Lifestyle

Faktor Stres Para Atasan di Tempat Kerja

Menjadi atasan di tempat kerja identik dengan gaji besar, wewenang yang lebih besar, bahkan menurut beberapa penelitian dapat hidup lebih lama. Di balik kekuatan dan pendapatan yang lebih besar, atasan mengalami tingkat stres yang lebih besar pula, dan kurang bahagia di tempat kerja.

Situs Harvard Bussines Review melansir, para ilmuwan sosial pernah menyatakan bahwa bawahan memiliki tingkat stress yang lebih tinggi, namun beberapa tahun terakhir menjadi sebaliknya, atasanlah yang lebih tertekan.

Penelitian diukur dari pendidikan dan pendapatan, juga dibedakan berdasarkan Status Ekonomi Sosial (SES) tinggi dan rendah.

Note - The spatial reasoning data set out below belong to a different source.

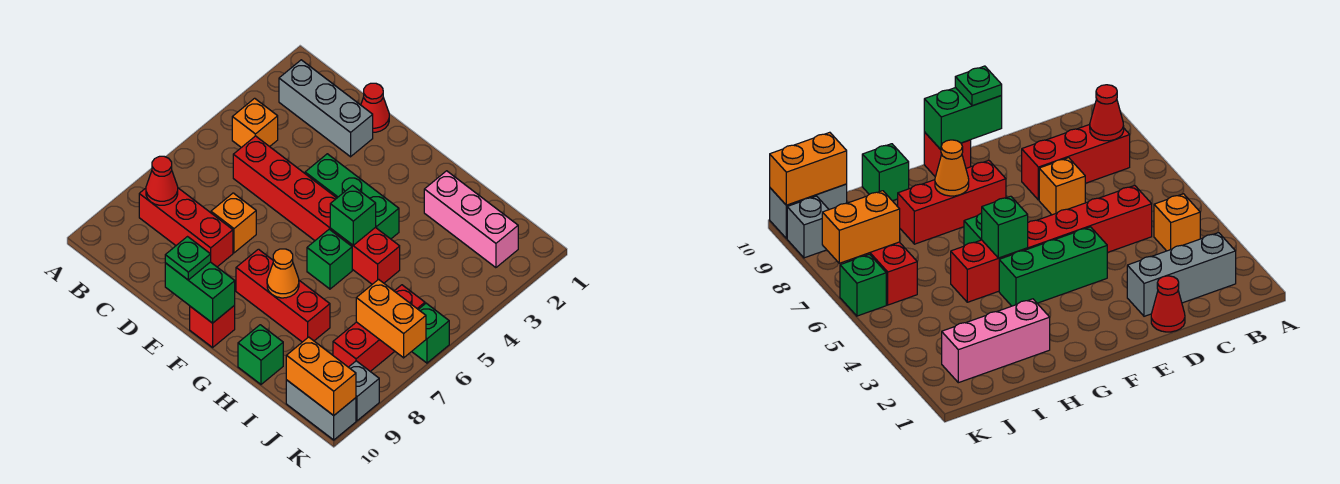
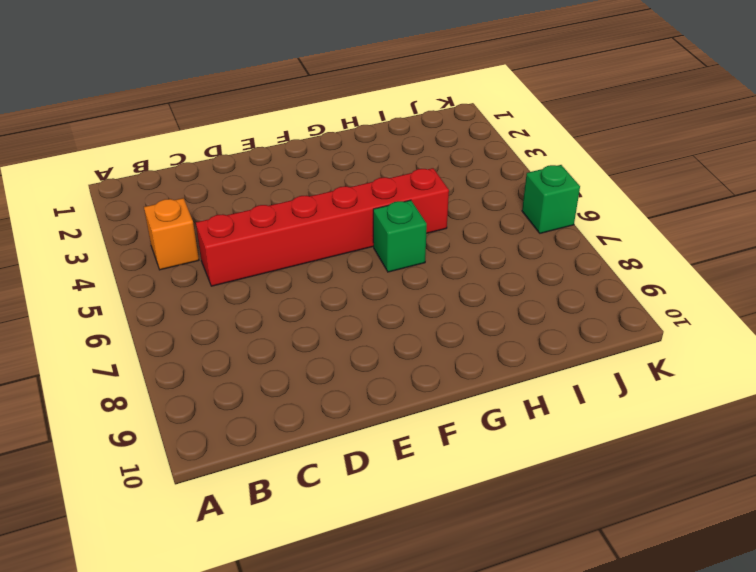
none -> grey 1x3 brick [279,60,373,157]
none -> red 1x3 brick [139,188,233,267]
none -> red 1x1 cone [361,83,389,132]

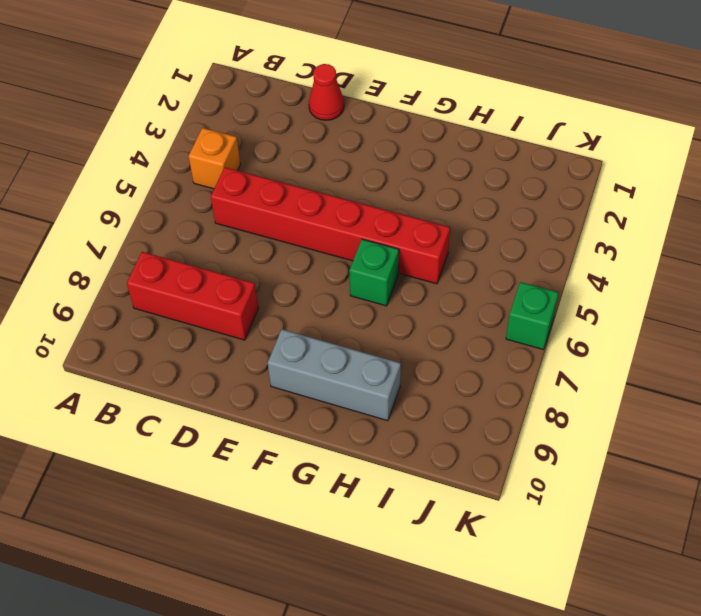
grey 1x3 brick [268,329,401,421] -> grey 1x3 brick moved to [279,60,373,157]
none -> orange 1x1 brick [211,193,256,253]
none -> green 1x3 brick [305,154,399,239]
none -> red 1x3 brick [236,249,330,342]

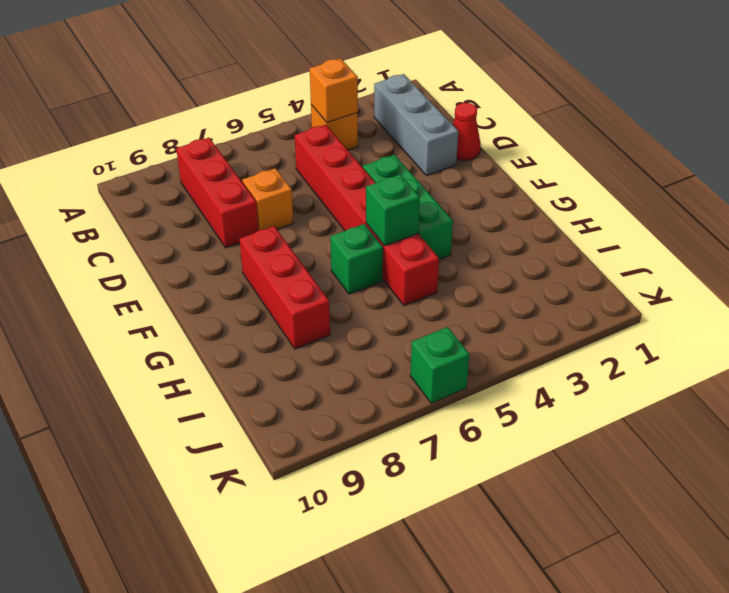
orange 1x1 brick [310,58,358,123] -> none
none -> red 1x1 brick [190,305,235,347]
none -> pink 1x3 brick [424,171,518,268]
none -> green 1x1 brick [238,325,283,384]

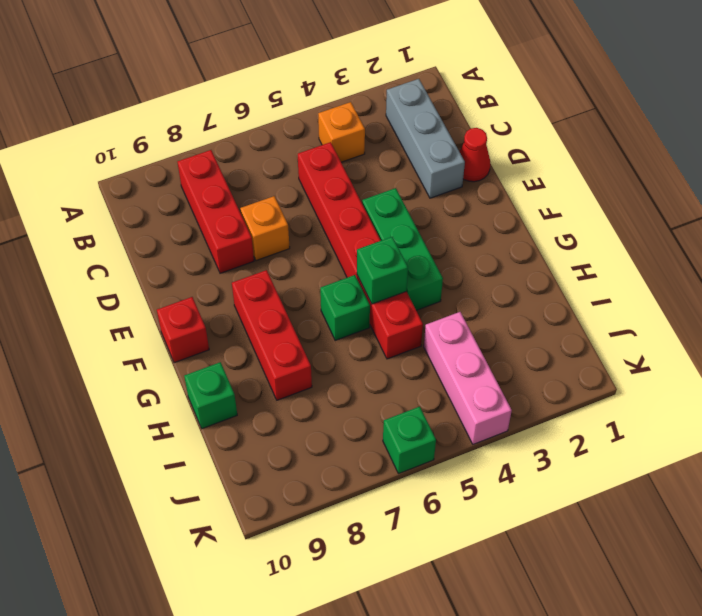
pink 1x3 brick [424,312,512,444] -> pink 1x3 brick moved to [424,171,518,268]
none -> red 1x3 brick [333,285,425,371]
none -> grey 1x2 brick [286,380,356,440]
none -> grey 1x1 brick [349,361,379,421]

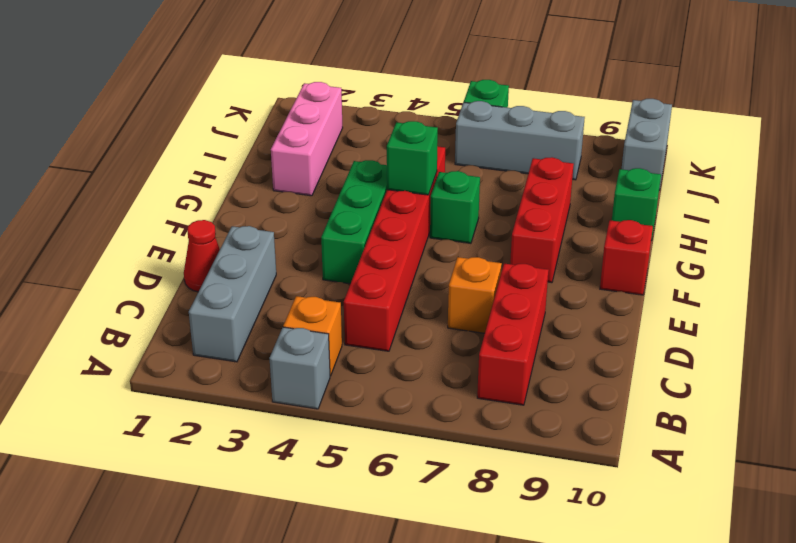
grey 1x1 brick [269,327,330,409] -> grey 1x1 brick moved to [349,361,379,421]
grey 1x3 brick [455,101,585,180] -> red 1x3 brick [333,285,425,371]
none -> red 1x1 cone [146,156,178,205]
none -> green 1x2 brick [165,262,235,323]
none -> orange 1x1 cone [267,249,299,298]

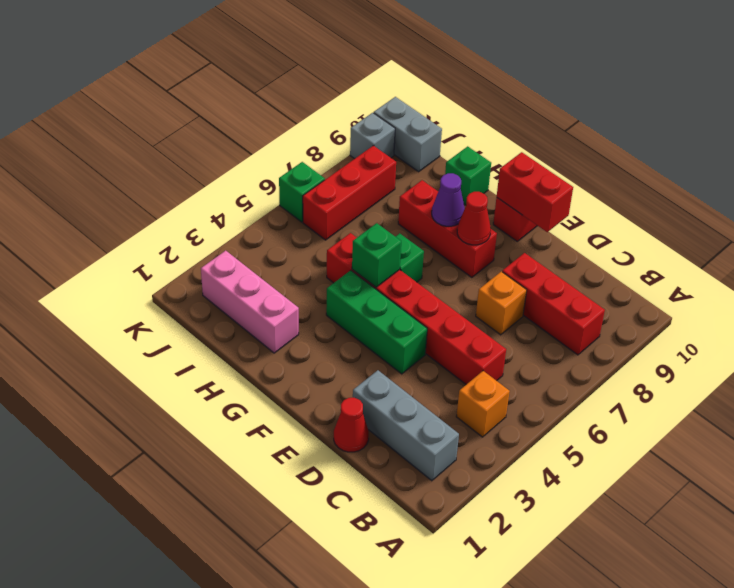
red 1x2 brick [497,152,573,232] -> green 1x2 brick [165,262,235,323]
red 1x1 cone [457,192,491,245] -> red 1x1 cone moved to [146,156,178,205]
purple 1x1 cone [432,173,465,226] -> orange 1x1 cone [267,249,299,298]
none -> orange 1x2 brick [356,279,426,358]
none -> orange 1x2 brick [286,337,356,415]
none -> green 1x1 plate [165,237,211,280]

Informasi mengenai tingkat stres di tempat kerja dikumpulkan di tempat bekerja masing-masing responden menggunakan perangkat yang disediakan peneliti.

Peneliti mengumpulkan data dengan berbagai metode yang memungkinkan kita untuk mengkonfirmasi bahwa orang dengan jabatan tinggi dilaporkan lebih stres dibanding mereka yang bawahan.

Peneliti juga mengumpulkan sampel air liur untuk mengukur apakah kadar kortisol mereka menunjukkan peningkatan stres. Atasan juga dinyatakan kurang bahagia di tempat kerja, ini karena ditemukan perbedaan tingkat kortisol antara atasan dan bawahan. Perbedaan tingkat stres juga bisa dilihat dari jawaban yang ditanyakan peneliti soal persepsi masing-masing tentang pekerjaannya.

Hasil penelitian juga menyatakan bahwa orang dengan SES tinggi kurang kemampuannya untuk memenuhi tuntutan dibanding orang yang SES-nya rendah. Orang dengan SES tinggi juga melaporkan kalau pekerjaan mereka kurang positif dibanding yang SES rendah. Kurangnya sumber daya di tempat kerja dapat dikaitkan dengan rendahnya tingkat kebahagiaan dan stres yang lebih besar.

Menjadi atasan memang tak mudah, ada saja hal-hal yang tak cocok dengan bawahan atau pekerja lainnya. Tanpa disadari, atasan bisa dinilai menyebalkan oleh bawahan. Padahal, yang dialami atasan hanyalah perasaan tidak bahagia dengan kehidupannya dan merasa tidak aman dengan posisinya.

Meski memiliki pekerjaan dengan pendapatan lebih tinggi, atasan atau yang SES tinggi merasa kurang mampu untuk menyelesaikan tugas, juga merasa kurang positif di tempat kerja.

Penelitian ini tak menafsirkan bahwa menjadi bawahan itu lebih menguntungkan. Bawahan mungkin tak stres di tempat kerja, namun bisa memiliki kecemasan di luar sana. Masalah yang dialami bawahan misalnya perubahan jadwal kerja, jadwal kerja tidak stabil, dan tentu saja upah rendah.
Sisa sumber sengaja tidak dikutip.